The second step after creating the VCPR is to determine how long it lasts, and under what conditions. Often, states don’t provide guidance for this, and the best guidelines are “what would a reasonable and prudent veterinarian do?” Common sense reigns in most states.
Consent forms have to be in place!
Clients should be aware that telemedicine is not perfectly equal to a physical exam, and that they can request a physical exam if they’d like. Transfer of VCPR also needs to be done within this legal framework.
There’s often a lot that can be done without a VCPR to improve an animal’s quality of life if contractual and legal issues arise.
Careful language is very important. There’s a grey area that holds the difference between “advice” and “practice.” Saying something like “pets with these symptoms generally have gastritis, and here’s how’d I’d treat gastritis if it were present” is advice. In contrast, “I’m diagnosing your pet with gastritis, and here’s how to treat it” is not.
When operating outside of the VCPR, be conscious of wording.
What happens if the VCPR is violated?
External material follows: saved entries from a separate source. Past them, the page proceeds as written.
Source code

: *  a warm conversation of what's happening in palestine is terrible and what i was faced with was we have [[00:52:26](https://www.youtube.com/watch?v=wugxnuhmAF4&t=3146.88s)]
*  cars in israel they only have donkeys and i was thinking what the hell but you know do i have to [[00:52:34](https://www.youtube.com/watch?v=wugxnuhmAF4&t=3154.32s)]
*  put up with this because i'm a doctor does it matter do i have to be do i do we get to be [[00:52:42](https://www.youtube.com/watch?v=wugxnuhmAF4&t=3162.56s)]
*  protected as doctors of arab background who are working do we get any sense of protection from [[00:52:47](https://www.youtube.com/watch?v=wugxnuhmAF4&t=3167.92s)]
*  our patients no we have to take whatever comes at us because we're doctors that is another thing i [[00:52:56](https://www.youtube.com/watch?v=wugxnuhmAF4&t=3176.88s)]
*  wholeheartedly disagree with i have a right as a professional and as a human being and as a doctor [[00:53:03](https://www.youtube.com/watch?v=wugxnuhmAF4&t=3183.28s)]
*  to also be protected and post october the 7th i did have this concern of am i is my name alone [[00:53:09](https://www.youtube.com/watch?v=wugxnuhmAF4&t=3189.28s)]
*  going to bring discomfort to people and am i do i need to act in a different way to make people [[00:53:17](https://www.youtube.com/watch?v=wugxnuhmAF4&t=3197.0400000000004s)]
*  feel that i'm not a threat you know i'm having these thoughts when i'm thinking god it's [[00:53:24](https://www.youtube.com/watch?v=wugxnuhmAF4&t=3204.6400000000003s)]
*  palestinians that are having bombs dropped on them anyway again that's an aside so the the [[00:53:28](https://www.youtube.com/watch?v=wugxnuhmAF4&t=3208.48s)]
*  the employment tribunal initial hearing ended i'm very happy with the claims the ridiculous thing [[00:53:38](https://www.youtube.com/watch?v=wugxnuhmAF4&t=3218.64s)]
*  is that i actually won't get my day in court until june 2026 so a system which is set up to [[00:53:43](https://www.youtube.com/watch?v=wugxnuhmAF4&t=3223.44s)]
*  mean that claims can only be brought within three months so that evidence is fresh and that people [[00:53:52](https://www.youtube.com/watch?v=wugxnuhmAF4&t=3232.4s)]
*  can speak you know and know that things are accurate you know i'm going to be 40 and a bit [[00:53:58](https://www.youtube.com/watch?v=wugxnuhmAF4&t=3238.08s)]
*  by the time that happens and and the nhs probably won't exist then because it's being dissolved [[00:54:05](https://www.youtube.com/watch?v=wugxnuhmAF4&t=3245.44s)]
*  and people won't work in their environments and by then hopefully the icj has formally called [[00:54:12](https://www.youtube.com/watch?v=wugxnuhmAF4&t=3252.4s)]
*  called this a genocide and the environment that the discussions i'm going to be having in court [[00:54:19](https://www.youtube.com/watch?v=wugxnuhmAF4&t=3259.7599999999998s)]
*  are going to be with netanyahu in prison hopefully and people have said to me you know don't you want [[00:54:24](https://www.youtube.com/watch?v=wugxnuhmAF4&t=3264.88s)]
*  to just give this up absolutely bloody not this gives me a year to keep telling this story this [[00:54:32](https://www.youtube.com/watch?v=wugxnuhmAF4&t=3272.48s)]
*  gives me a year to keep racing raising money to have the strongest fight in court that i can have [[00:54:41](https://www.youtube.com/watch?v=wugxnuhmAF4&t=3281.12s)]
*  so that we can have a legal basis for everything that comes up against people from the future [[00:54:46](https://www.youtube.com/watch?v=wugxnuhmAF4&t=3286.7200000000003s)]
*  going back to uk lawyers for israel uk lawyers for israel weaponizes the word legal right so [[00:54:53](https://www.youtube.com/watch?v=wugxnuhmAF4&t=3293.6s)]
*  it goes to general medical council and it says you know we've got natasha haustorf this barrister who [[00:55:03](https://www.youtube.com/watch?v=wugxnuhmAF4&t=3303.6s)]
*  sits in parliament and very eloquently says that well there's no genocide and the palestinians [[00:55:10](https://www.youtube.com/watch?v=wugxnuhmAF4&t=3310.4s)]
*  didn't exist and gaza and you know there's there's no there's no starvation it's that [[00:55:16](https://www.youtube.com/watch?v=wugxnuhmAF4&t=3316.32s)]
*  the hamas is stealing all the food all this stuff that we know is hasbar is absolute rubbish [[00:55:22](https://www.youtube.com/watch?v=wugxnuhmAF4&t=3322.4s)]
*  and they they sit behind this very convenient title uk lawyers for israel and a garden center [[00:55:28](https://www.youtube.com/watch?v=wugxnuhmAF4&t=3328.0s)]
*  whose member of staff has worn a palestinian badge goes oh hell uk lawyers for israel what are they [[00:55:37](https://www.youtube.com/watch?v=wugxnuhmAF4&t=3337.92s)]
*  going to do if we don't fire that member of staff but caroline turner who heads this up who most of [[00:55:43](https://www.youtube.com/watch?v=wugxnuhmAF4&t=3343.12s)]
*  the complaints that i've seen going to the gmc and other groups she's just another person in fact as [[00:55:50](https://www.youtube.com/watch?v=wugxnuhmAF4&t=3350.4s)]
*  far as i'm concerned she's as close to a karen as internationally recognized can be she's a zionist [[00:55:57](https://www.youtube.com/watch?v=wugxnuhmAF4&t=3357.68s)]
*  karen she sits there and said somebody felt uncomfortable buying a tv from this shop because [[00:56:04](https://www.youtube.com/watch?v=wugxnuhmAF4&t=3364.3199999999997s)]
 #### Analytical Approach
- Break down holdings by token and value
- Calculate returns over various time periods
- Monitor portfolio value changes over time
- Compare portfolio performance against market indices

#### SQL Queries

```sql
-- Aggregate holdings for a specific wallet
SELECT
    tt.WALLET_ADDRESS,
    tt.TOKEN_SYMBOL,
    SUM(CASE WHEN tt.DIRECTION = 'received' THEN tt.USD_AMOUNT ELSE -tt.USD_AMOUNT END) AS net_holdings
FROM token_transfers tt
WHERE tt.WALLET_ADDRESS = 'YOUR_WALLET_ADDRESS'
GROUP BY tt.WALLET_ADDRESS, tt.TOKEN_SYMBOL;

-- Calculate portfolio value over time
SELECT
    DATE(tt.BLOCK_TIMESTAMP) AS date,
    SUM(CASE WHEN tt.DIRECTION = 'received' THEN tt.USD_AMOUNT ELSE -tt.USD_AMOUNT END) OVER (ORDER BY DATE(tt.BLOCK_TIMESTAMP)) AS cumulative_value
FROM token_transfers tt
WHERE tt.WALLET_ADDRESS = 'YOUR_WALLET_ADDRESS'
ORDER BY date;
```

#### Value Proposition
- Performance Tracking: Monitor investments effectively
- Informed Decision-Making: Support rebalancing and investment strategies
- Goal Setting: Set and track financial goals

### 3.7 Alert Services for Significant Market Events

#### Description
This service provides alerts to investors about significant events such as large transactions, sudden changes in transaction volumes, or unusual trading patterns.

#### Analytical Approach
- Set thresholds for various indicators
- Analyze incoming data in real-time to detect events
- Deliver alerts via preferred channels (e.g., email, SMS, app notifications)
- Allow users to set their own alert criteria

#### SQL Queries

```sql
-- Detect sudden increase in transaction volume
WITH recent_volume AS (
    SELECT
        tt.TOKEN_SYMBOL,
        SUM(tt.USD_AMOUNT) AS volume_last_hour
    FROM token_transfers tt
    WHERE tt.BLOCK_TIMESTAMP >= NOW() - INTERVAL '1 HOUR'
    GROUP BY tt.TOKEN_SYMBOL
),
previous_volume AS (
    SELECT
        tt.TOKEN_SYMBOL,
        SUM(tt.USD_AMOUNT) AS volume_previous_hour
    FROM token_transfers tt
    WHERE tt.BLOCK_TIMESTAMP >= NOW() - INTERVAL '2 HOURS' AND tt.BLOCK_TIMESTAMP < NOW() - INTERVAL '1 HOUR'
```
Does the law vary state by state?
There are two avenues that veterinarians mainly get in trouble through.
In civil lawsuits, substandard care on a telemedicine care would have to be proven. However, through a state board action, the board could take action against any violation, whether there was an adverse effect on the patient or not. Most vets are more concerned with state board issues, as even the best-intentioned vets might run up against them accidentally.
As long as veterinarians continue to uphold the same clinical standards as they always have, and remain conscious of their language and of the new technology, they’ll easily avoid trouble.
You can still uphold the VCPR and do something wrong. The practice of medicine is separate from the VCPR, which acts a gateway to this practice.
What has changed in telehealth and telemedicine from a legal perspective due to COVID-19?
A number of states have relaxed their VCPR requirements for new clients. It is now possible in much of the US to form a VCPR through remote communication. Unfortunately, it’s often temporary.
A few states (CA, NM, NC) have doubled down and reminded veterinarians they still cannot form a VCPR, except in person.
Could you support the concept of a primary DVM with a VCPR who could assign a second remote VCPR, allowing this remote specialist to talk to the client, suggest diagnostics, etc.?
This is an excellent and creative measure. There should maybe be a set of standards for not only this, but credentialed nursing, alternative facilities, or something similar.
State boards need to protect clients, and one of the ways they do that is through repercussions to a license. In this situation, there are two licenses, which gives them a greater right of retribution to the client.
What does the future hold?
We need data to show state boards whether clients and patients will successfully be served through telehealth and telemedicine.
COVID-19 has given us this data, through the widespread implementation of telemedicine by force. It’s likely that we’ll see it’s very useful and successful.
80% of vets want telemedicine to be a part of their practice even after COVID-19.
Telehealth and telemedicine is undoubtedly important for extending veterinary resources, and if it’s not used into the future, both clients and veterinarians will suffer.